Moralez: Around that time there was kind of pause, and I felt that I could show something about “inside” me with drawings. I’d chosen pixel art almost immediately, probably because I consider it as the most suitable technique for my stories. I also use traditional media, and with quite some confidence.
Collins: Since you’re drawing digitally and publishing primarily through the digital medium of the web, I find your work more frightening than I would if it were in print. It feels like the horrors you depict in your illustrations and comics are a part of the web itself — like they’ve infected the page on which they are hosted. Do you feel publishing on the web gives your work any advantages it would not have in print?
Moralez: It’s an interesting point of view. If you start to think, “What is the Internet?”, pretty horrible thoughts can get into your head. I see the Web as an electronic prosthesis which replaces the mental link between people on the planet. But the thought of the Internet having an autonomous mind warms my imagination.
Actually, I publish my work on the web because it looks like it was planned and created there—in its original form, in other words. Furthermore, it’s available for maximum number of people.
Those are just my thoughts. Maybe the Internet Mind will just laugh at me.
Collins: Why do you include animated gifs in your comics? What do gifs allow you to do that you couldn’t do with either traditional comics or illustrations or full animation?
Moralez: Gif animation is fun, it is concise and expressive. How can it be ignored? I try to use it with the measure and use it as needed.
Collins: I discovered your work through other North American comics people early last year. When did you first notice that your work had caught on with American readers?
Moralez: On the web everything happens quickly. And Americans are quite an open nation—right away, they began to express their emotions by writing letters to me. My compatriots will monitor a stranger’s success with silent dignity; it’s our severe national trait. I receive e-mails from all over the world, but the bulk of them are from Americans.

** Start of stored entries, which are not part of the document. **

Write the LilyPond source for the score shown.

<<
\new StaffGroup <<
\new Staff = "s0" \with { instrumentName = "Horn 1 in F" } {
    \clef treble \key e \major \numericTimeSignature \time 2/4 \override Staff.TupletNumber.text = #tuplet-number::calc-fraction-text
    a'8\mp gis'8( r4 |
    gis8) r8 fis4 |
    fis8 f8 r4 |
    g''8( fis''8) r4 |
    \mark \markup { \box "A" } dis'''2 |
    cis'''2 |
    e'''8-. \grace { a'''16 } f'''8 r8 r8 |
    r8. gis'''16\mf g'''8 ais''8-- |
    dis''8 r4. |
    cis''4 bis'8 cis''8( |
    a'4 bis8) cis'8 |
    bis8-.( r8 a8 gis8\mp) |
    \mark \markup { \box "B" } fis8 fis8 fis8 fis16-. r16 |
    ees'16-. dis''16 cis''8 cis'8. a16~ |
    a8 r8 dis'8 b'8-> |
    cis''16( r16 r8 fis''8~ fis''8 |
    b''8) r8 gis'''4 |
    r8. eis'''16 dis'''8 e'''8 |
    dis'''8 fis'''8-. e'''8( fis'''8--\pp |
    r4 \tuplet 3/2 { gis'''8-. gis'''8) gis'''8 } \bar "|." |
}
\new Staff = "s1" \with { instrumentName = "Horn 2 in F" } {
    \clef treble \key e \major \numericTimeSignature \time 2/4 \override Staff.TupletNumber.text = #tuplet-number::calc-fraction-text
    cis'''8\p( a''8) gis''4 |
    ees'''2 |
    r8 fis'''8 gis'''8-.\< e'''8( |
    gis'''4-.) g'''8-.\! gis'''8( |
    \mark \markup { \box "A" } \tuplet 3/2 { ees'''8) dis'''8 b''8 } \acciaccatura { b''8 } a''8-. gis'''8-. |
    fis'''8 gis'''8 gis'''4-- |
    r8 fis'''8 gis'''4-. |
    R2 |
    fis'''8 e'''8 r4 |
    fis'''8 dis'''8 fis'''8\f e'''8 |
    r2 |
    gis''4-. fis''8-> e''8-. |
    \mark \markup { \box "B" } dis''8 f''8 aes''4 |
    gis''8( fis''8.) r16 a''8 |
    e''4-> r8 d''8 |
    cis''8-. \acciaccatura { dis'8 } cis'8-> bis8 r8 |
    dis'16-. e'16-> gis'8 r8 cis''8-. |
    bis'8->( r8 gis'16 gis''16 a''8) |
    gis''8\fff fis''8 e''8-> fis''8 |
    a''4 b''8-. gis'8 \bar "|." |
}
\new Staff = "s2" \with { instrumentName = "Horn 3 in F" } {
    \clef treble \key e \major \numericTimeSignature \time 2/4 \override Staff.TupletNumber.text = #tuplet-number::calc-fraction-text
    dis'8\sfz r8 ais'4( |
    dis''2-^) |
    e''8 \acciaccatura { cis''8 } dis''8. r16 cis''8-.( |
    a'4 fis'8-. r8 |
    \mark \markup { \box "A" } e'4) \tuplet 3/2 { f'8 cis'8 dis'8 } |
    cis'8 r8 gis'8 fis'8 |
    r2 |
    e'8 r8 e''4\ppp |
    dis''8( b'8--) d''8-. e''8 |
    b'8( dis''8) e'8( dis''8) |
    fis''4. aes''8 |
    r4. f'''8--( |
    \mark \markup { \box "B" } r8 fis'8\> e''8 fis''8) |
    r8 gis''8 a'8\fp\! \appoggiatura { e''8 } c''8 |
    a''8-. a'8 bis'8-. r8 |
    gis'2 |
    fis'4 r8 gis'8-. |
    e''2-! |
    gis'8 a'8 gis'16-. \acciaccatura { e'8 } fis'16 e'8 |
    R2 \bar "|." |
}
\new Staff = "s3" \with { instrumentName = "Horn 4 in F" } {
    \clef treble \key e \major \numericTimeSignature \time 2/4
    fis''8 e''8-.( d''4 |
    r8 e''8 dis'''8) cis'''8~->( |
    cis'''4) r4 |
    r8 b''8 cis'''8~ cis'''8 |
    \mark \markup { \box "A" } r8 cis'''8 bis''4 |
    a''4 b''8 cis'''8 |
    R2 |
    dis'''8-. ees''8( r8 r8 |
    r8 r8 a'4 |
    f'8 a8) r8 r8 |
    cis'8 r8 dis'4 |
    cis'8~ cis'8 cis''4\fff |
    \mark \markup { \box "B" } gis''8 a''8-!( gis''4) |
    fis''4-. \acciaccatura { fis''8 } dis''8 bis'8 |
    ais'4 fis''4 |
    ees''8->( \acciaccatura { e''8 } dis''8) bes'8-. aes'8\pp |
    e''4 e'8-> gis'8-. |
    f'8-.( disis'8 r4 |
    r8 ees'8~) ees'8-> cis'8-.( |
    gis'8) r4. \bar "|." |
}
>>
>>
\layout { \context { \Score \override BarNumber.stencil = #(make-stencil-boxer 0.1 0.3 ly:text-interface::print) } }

Collins: Earlier you avoided the comparison to horror — what about erotica? If you’re drawing images from your dreams, as you said, does that explain the presence of the sexual material in your work?
Moralez: Does it mean that erotic nightmares regularly strangle me, and that is reflected in my art? Of course not. In sexual passion I see an irresistible force, in front of which most people, even very strong ones, appear as helpless victims. There is something diabolic in it.
Passion is a fire. This symbol seems very suitable for passion, and I use it very often myself.